Extracted entries
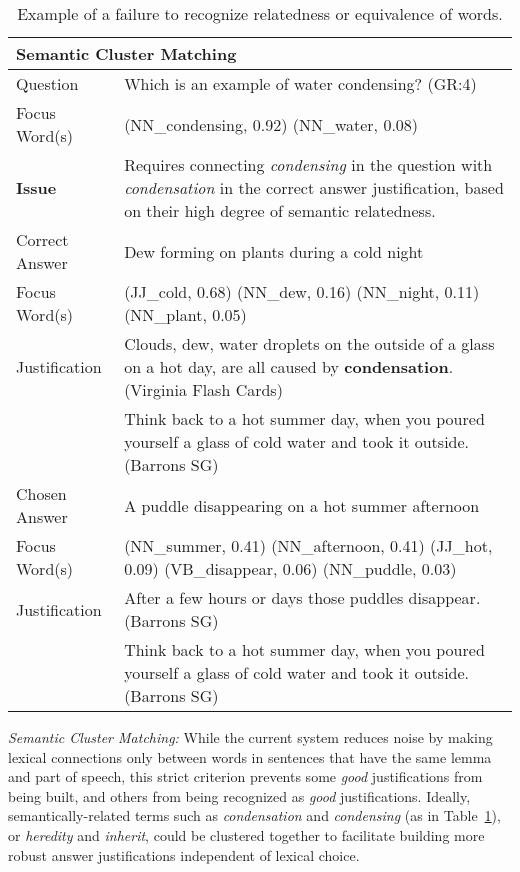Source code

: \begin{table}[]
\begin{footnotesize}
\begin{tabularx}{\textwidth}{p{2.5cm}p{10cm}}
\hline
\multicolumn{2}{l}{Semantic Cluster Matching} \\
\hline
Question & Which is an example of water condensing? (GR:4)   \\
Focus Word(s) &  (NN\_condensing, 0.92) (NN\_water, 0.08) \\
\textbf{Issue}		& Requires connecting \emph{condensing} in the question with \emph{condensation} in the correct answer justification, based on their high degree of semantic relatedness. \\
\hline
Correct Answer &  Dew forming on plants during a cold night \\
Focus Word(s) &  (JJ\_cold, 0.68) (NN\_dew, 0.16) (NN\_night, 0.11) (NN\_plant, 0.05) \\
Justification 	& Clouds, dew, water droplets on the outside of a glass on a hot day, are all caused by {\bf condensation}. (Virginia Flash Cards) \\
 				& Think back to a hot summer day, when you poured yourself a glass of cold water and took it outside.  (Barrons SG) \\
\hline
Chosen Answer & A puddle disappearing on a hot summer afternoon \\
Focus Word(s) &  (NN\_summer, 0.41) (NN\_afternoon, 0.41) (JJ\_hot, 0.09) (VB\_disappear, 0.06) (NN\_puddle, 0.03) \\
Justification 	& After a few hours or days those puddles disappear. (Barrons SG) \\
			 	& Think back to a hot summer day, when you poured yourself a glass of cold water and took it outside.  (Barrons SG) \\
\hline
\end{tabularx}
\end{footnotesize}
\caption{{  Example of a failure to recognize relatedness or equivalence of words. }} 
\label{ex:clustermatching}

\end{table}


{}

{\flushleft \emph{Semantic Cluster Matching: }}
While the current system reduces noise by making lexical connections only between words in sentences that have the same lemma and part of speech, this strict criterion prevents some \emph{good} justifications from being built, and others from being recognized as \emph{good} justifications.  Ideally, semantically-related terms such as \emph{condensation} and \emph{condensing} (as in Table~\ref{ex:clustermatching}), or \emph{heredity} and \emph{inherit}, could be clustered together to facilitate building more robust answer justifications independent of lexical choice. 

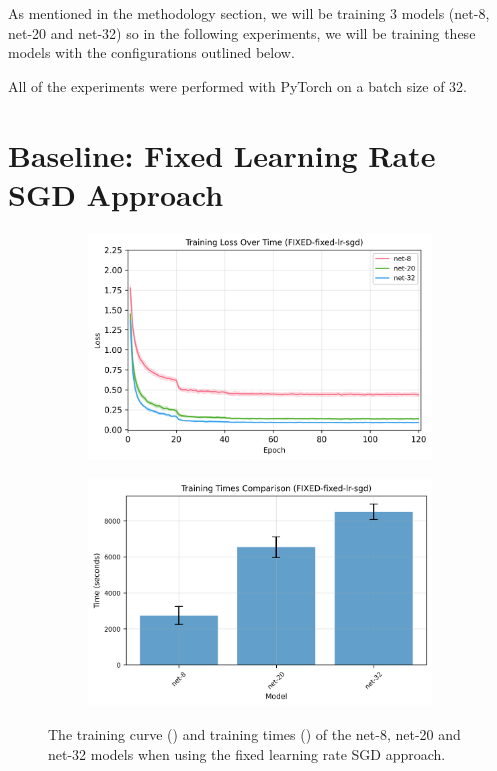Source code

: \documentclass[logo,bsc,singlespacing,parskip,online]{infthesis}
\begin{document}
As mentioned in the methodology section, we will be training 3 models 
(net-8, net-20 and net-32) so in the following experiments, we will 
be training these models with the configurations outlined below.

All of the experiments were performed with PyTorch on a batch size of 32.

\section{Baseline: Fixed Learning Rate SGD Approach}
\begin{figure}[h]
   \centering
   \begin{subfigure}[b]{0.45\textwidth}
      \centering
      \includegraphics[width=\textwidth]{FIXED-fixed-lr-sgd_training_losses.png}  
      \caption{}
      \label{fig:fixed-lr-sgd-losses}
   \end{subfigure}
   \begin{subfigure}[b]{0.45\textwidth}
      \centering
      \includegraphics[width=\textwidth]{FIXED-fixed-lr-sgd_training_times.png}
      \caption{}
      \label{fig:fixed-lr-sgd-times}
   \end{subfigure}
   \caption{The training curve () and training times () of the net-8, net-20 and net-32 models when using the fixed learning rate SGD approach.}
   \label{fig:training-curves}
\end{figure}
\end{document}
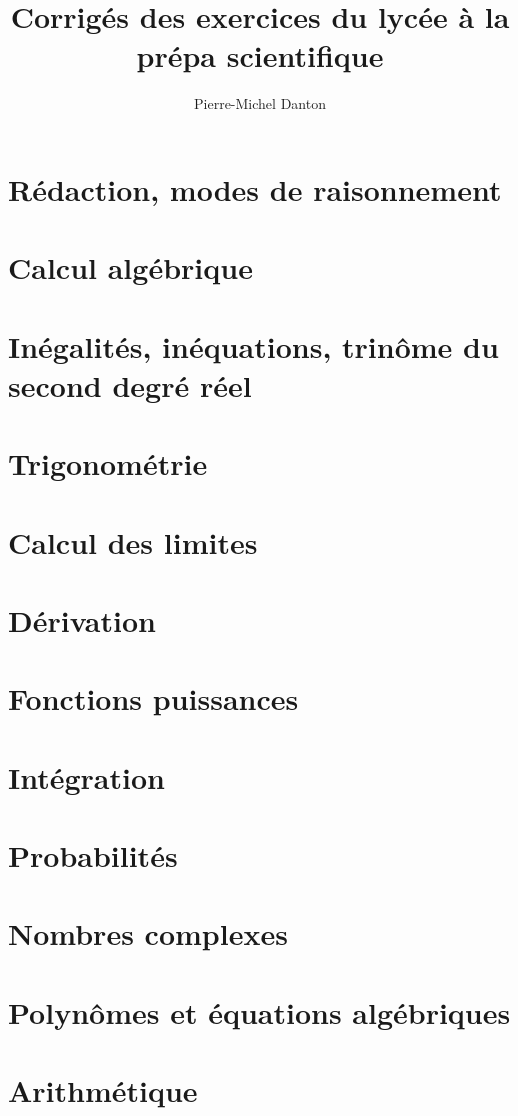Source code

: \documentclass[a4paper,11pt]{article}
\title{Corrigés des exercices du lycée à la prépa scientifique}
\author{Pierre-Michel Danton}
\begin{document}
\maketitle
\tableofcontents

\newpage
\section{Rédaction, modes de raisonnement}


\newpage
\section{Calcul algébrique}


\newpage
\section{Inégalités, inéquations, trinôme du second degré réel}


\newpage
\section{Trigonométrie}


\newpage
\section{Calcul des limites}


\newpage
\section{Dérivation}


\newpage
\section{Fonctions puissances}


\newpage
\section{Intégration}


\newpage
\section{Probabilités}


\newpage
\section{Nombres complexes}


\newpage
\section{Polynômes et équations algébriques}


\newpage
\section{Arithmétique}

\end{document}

About this task
Copy word for word each line of the data above, from the first through the one containing "(NN\_water, 0.08) \\", and include no pictures.

Task answer
Source code

: \begin{table}[]
\begin{footnotesize}
\begin{tabularx}{\textwidth}{p{2.5cm}p{10cm}}
\hline
\multicolumn{2}{l}{Semantic Cluster Matching} \\
\hline
Question & Which is an example of water condensing? (GR:4)   \\
Focus Word(s) &  (NN\_condensing, 0.92) (NN\_water, 0.08) \\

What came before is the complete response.